──────── Excerpted records ────────
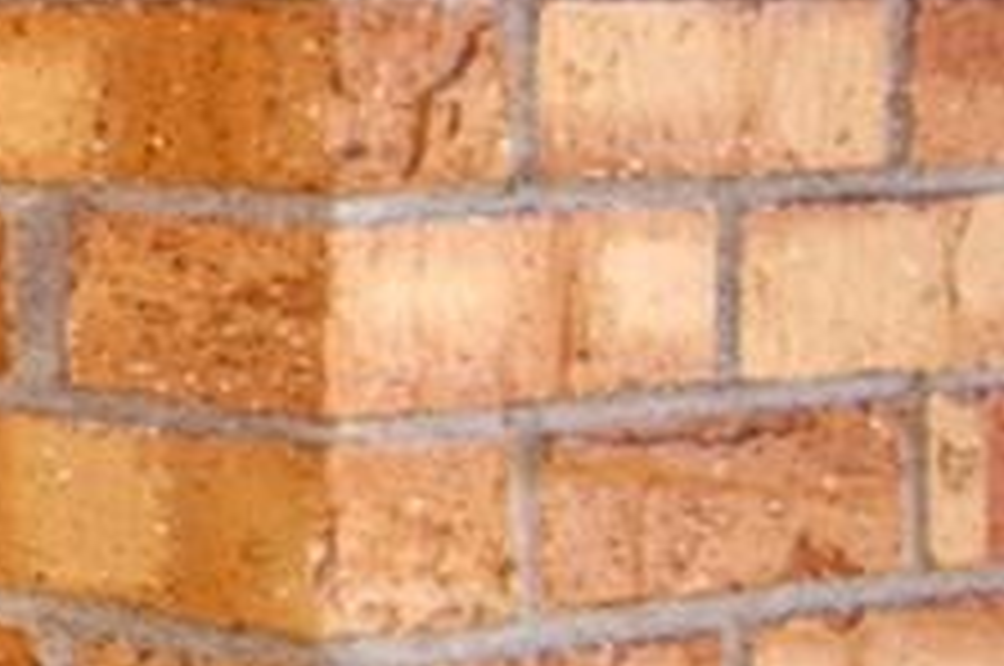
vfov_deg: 11.7
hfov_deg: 12.1
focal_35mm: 115
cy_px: -52
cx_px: -1729
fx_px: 3203
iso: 500
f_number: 4
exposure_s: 1/1000
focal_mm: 16
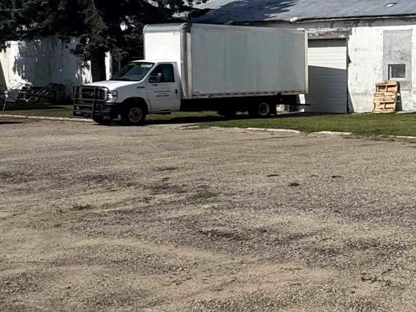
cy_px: 108
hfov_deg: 28.8
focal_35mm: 57
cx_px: 513
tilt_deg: -2.0
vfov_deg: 25.5
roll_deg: -1.1
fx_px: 685
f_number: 2.2
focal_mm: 2.22
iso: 40
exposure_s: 1/3906
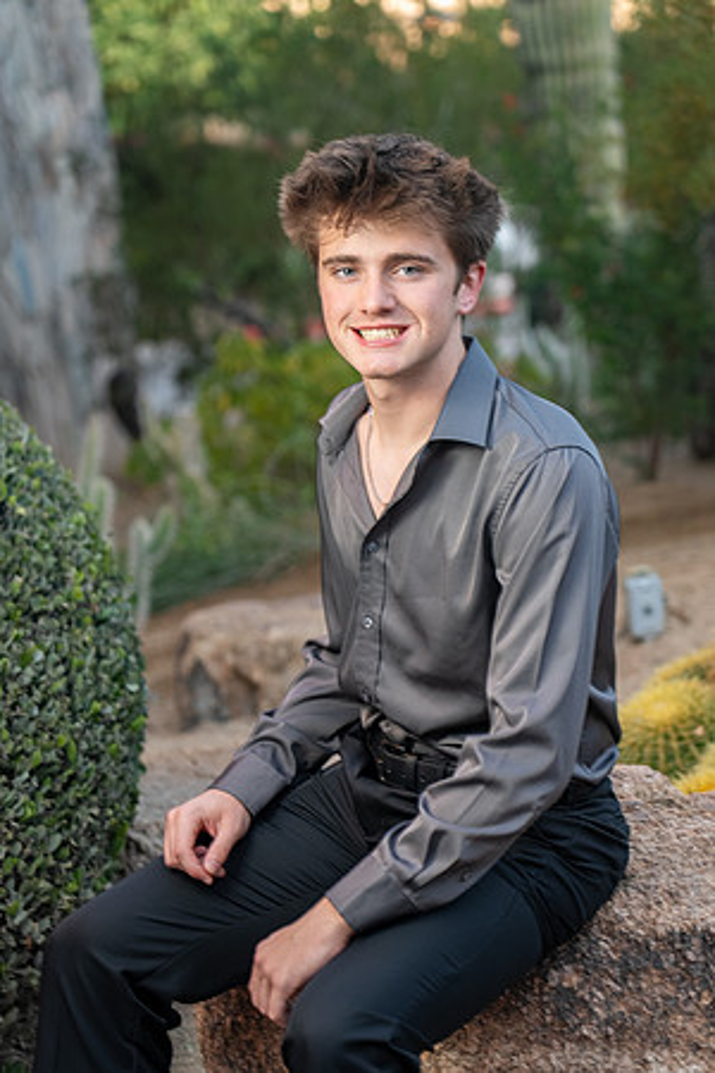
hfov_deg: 13.0
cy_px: 536
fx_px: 3128
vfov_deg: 19.5
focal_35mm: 105
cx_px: 358
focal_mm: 105
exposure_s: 1/80
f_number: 4
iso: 800
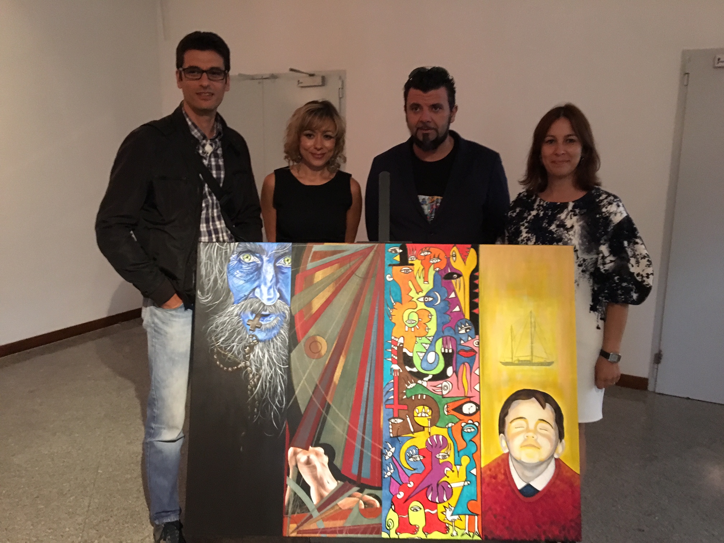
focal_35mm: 29
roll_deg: -1.0
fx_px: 607
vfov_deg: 48.2
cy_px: 272
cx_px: 362
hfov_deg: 61.7
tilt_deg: -10.5
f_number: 2.2
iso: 250
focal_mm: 4.15
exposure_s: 1/17
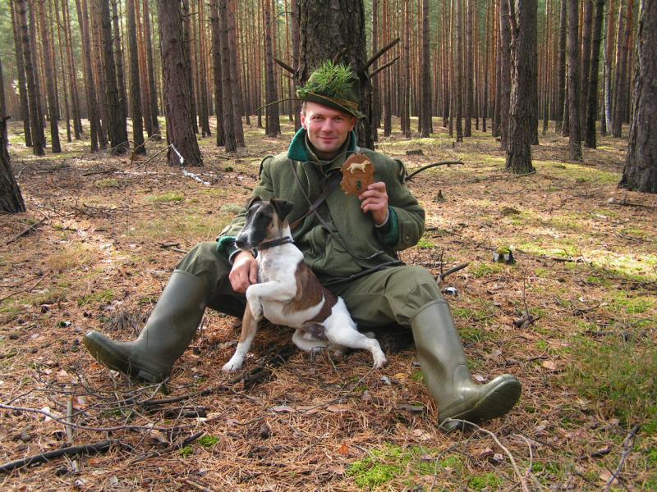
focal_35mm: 38
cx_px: 328
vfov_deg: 37.7
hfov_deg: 49.0
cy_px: 246
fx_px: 721
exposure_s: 1/50
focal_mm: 6.3
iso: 50
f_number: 2.8
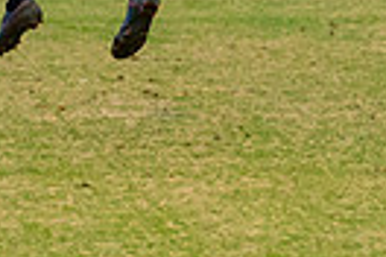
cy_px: -245
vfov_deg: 1.4
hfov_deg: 2.1
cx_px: 56
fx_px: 10528
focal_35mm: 982
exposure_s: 1/1000
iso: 3200
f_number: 5.6
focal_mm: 130
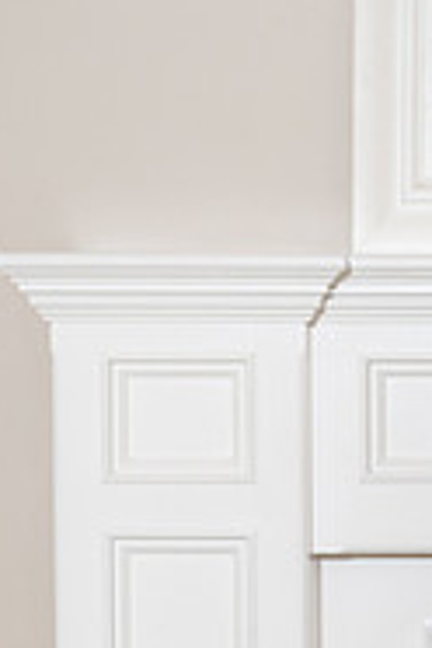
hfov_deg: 5.5
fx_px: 4446
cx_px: 844
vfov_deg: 8.3
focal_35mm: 247
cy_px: 639
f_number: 4.5
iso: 640
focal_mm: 70
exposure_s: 1/160
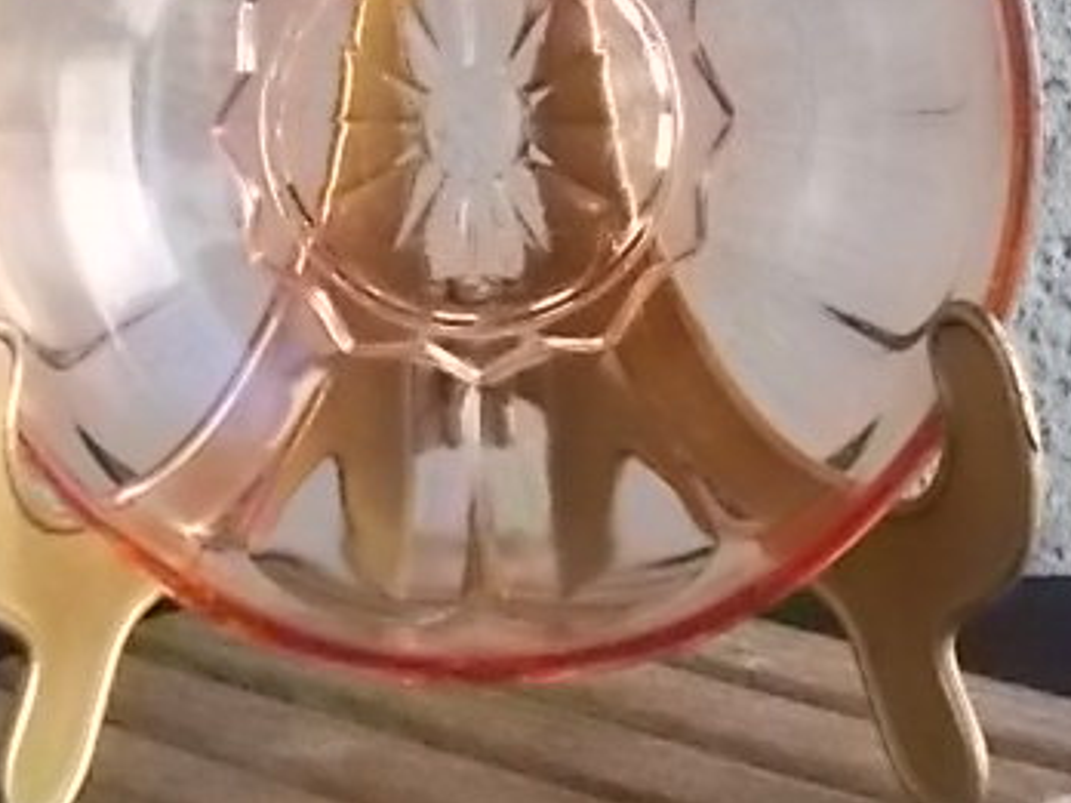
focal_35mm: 158
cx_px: 474
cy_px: 129
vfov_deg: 9.4
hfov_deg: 12.5
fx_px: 4888
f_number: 6.3
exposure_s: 1/160
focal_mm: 15.4
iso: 800
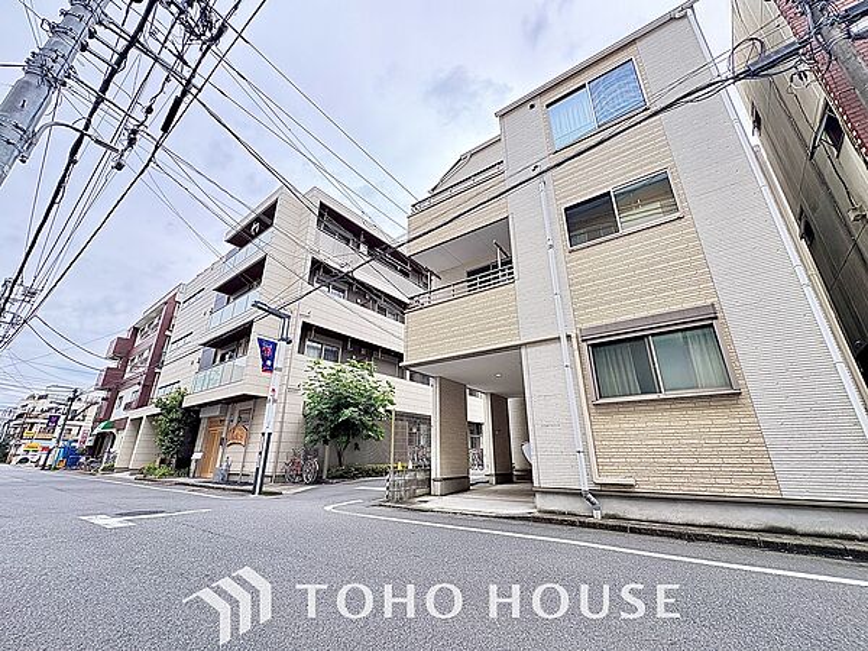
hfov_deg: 102.1
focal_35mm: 14
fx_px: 351
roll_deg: +0.5
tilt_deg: +21.6
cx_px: 434
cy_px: 326
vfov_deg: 85.7
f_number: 2.2
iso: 64
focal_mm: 2.22
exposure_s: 1/148
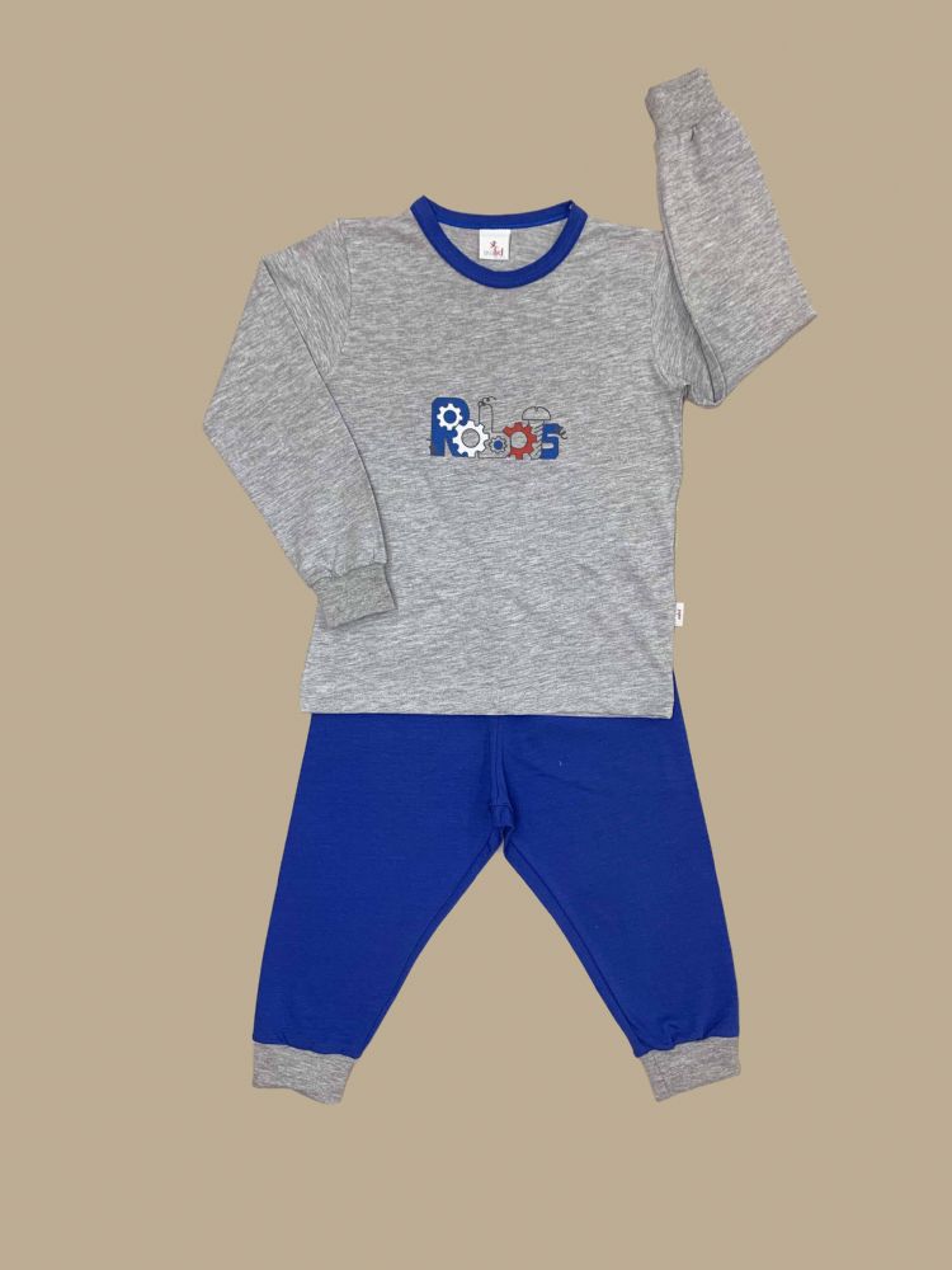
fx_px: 953
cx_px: 476
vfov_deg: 67.3
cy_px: 635
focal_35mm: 26
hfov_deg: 53.1
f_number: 1.8
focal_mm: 4.25
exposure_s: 1/50
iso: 64
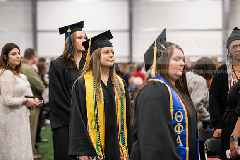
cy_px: 80
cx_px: 120
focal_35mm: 102
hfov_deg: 20.0
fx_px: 680
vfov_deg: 13.4
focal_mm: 102
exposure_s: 1/200
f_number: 3.2
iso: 3200
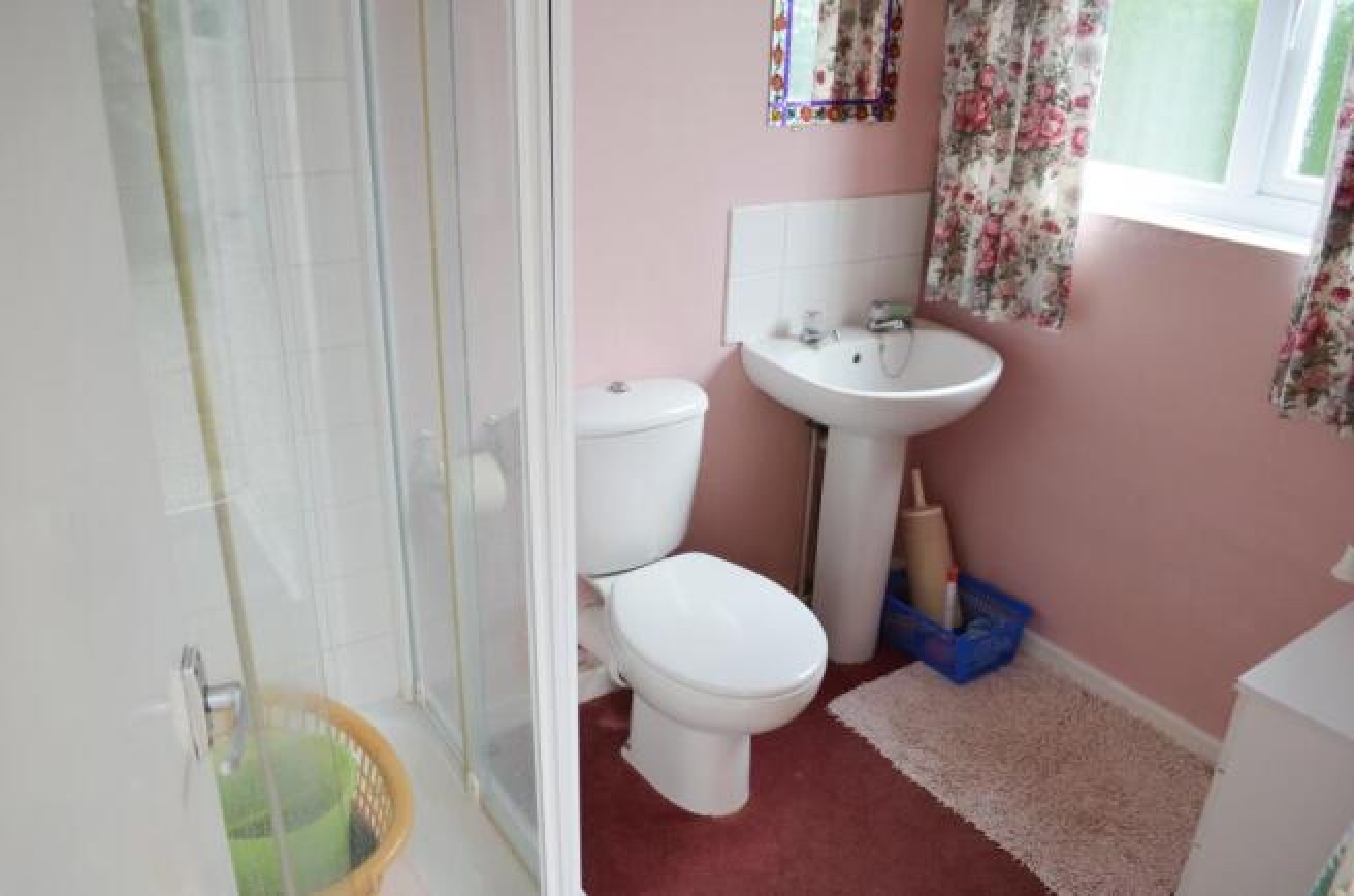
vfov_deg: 47.7
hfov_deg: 67.5
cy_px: 448
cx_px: 677
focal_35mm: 27
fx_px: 1013
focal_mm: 18
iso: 360
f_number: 5.6
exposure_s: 1/125
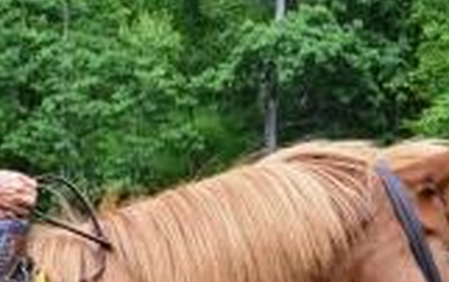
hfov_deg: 13.4
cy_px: 281
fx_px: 1874
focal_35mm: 153
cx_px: -47
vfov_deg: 8.5
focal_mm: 36
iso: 400
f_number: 5.6
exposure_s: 1/800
────────
The required result is the entries above, printed exactly from the first line through the line with "focal_35mm: 105", pictures excluded.

Exercise output:
vfov_deg: 11.7
hfov_deg: 12.1
focal_35mm: 115
cy_px: -52
cx_px: -1729
fx_px: 3203
iso: 500
f_number: 4
exposure_s: 1/1000
focal_mm: 16
cy_px: 108
hfov_deg: 28.8
focal_35mm: 57
cx_px: 513
tilt_deg: -2.0
vfov_deg: 25.5
roll_deg: -1.1
fx_px: 685
f_number: 2.2
focal_mm: 2.22
iso: 40
exposure_s: 1/3906
hfov_deg: 13.0
cy_px: 536
fx_px: 3128
vfov_deg: 19.5
focal_35mm: 105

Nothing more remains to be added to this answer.